§ Information supplied
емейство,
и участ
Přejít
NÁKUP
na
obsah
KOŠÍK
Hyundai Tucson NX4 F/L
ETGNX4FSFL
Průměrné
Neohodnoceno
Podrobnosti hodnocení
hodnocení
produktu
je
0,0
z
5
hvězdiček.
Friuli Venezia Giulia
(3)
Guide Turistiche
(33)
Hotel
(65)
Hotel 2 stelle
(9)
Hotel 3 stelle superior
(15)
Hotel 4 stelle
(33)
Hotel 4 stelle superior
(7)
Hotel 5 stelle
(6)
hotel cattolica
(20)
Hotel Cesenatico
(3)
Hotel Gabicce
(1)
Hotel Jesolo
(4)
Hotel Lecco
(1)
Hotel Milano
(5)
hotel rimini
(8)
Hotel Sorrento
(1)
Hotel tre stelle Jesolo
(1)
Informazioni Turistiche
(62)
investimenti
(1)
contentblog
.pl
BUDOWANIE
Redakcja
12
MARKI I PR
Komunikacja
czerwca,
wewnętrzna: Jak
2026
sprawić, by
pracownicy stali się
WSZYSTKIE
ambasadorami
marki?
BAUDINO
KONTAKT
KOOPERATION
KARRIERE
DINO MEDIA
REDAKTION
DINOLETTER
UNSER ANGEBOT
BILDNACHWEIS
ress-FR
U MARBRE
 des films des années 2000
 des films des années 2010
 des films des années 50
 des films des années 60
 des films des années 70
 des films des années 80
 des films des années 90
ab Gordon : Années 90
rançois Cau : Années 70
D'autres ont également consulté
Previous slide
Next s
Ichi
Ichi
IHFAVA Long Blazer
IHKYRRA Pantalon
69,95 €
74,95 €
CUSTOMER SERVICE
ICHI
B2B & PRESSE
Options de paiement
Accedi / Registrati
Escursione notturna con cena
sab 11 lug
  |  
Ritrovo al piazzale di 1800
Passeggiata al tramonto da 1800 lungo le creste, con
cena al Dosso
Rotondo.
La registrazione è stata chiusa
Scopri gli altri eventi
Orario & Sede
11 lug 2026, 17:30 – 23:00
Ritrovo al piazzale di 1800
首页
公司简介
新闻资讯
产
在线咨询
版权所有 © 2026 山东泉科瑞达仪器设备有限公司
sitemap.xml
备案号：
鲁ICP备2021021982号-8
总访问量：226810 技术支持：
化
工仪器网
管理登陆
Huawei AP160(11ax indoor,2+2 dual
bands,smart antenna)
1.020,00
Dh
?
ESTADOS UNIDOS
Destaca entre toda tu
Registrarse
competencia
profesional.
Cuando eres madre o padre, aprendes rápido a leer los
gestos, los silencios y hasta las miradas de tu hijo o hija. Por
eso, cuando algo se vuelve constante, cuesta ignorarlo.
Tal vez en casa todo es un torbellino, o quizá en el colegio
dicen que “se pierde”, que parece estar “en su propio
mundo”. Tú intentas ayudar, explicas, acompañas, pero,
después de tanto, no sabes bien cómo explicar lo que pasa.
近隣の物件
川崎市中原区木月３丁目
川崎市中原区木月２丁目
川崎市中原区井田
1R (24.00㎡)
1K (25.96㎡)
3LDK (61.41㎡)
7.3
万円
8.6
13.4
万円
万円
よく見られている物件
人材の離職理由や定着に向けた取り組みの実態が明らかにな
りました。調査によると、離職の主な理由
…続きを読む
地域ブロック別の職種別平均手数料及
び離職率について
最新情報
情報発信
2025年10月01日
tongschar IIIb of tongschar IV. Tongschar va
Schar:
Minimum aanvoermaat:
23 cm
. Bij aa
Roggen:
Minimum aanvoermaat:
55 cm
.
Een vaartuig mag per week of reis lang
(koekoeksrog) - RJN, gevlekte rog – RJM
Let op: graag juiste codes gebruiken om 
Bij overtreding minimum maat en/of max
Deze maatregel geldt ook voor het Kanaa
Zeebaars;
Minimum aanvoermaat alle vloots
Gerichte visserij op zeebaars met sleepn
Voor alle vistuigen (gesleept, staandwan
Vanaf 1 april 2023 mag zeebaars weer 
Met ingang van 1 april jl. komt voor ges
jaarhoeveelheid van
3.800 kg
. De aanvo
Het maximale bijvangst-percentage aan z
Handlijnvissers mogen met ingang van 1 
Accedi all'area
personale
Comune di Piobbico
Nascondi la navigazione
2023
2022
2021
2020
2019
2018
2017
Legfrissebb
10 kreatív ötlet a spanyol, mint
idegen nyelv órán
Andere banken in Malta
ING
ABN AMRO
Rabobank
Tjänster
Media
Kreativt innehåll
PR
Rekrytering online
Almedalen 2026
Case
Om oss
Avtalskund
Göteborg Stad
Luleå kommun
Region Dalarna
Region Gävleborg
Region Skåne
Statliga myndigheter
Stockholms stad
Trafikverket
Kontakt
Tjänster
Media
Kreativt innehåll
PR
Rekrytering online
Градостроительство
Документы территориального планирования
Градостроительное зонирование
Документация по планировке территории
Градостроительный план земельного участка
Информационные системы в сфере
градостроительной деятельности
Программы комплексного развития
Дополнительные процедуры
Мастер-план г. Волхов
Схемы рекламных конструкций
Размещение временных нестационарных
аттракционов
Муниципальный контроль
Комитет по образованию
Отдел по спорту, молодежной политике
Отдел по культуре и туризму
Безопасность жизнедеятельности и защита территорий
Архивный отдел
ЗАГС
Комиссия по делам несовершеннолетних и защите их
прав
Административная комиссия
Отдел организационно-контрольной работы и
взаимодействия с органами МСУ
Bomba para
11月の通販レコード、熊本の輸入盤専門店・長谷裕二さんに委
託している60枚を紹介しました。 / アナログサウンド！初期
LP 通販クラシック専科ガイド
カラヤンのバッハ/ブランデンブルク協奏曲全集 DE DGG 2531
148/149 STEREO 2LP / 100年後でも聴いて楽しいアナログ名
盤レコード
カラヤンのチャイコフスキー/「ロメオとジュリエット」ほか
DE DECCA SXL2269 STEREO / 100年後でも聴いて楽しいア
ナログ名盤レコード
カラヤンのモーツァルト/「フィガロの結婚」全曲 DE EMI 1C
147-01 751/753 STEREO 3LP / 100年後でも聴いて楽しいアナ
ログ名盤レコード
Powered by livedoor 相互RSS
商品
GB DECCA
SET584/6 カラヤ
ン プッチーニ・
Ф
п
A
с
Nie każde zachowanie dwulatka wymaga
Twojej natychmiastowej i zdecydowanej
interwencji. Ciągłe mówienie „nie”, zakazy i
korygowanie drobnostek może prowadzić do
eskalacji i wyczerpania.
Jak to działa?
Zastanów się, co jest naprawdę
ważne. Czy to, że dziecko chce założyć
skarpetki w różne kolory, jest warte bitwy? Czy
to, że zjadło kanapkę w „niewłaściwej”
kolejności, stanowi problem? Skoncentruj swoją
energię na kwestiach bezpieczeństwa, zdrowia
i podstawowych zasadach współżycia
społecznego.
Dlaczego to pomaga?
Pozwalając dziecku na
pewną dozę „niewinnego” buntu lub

§ Exercise
Whenever the word "jest" shows up in a line above, copy that line.

§ Exercise output
Zastanów się, co jest naprawdę
skarpetki w różne kolory, jest warte bitwy? Czy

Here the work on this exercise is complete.